> _Kutipan_
Jumat, 18 Januari 2008

Mengakses Tuhan Tanpa Server Agama

Kami masih tak habis pikir kenapa perbedaan agama selalu jadi ujung tombak beragam persoalan yang ada di muka bumi. Sejak awal kami sudah cukup berbusa-busa membahas agama ini. Pada dasarnya Tuhan itu bisa diakses oleh siapa saja tanpa harus melalui agama sebagai servernya. Bahkan konflik agama yang banyak terjadi di muka bumi itu kami yakini sebagai ulah manusia pribadi, tanpa campur tangan Tuhan.

Sampai kemarin sore pun kami masih sepemikiran bahwa bisa jadi Muhammad, Yesus dan Buddha jika masih hidup akan marah sebab ajaran mereka sudah diplesetkan sedemikian rupa oleh umatnya yang tidak bertanggungjawab.

"Jika Amerika itu benar penganut Kristen, lantas kenapa mereka jadi negara yang gap sosialnya begitu tinggi? Jika Indonesia benar penganut Islam, mengapa negara kita seperti ini?"

Bicara soal agama di banyak telinga awam selalu memancing perdebatan yang dilandasi fanatisme, sensitifitas luar biasa, yang bukan tak mungkin memicu konflik panjang tiada akhir. Bisa saling menebas pedang dan menghalalkan pembunuhan satu sama lain.

Kami sendiri adalah pasangan yang berbeda agama. Di negara seperti Indonesia, dimana pernikahan berebeda agama tidak dilegalkan, lumayan menghadirkan tanda tanya juga.
Seorang sahabat menasihati ada bagusnya jangan menikah mengikuti satu prosedur agama secara terpaksa di satu pihak. Jangan munafik, berpura-pura mengamini satu seremonial agama yang bukan agama kita padahal dalam hati kita tidak mengakuinya. Sebuah advis berharga.

> _Data yang Tersedia_
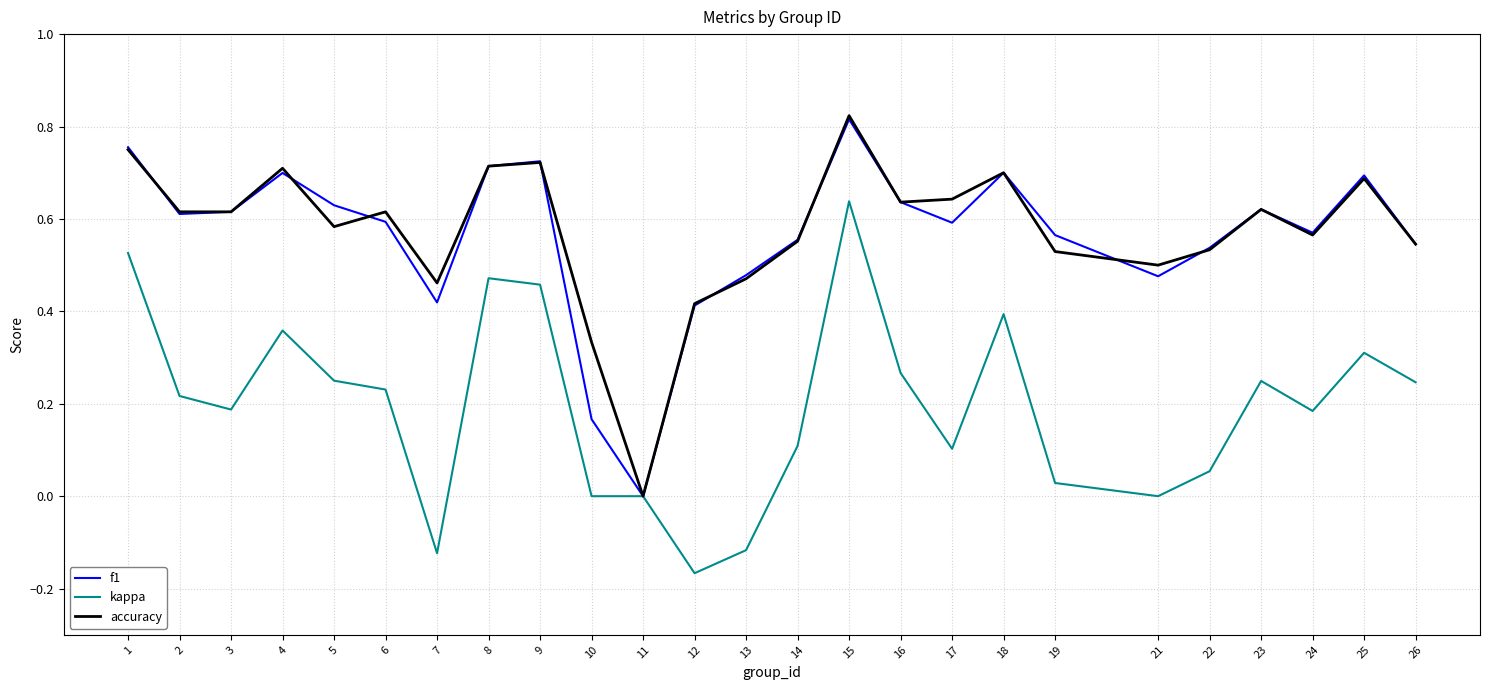

Between 8 and 12, which series saw the biggest shift?

kappa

> _Deskripsi Tugas_
Dalam kutipan tentang agama di atas, siapa saja tiga tokoh yang disebut bisa jadi akan marah jika masih hidup?

> _Hasil di Bawah_
Muhammad, Yesus, dan Buddha.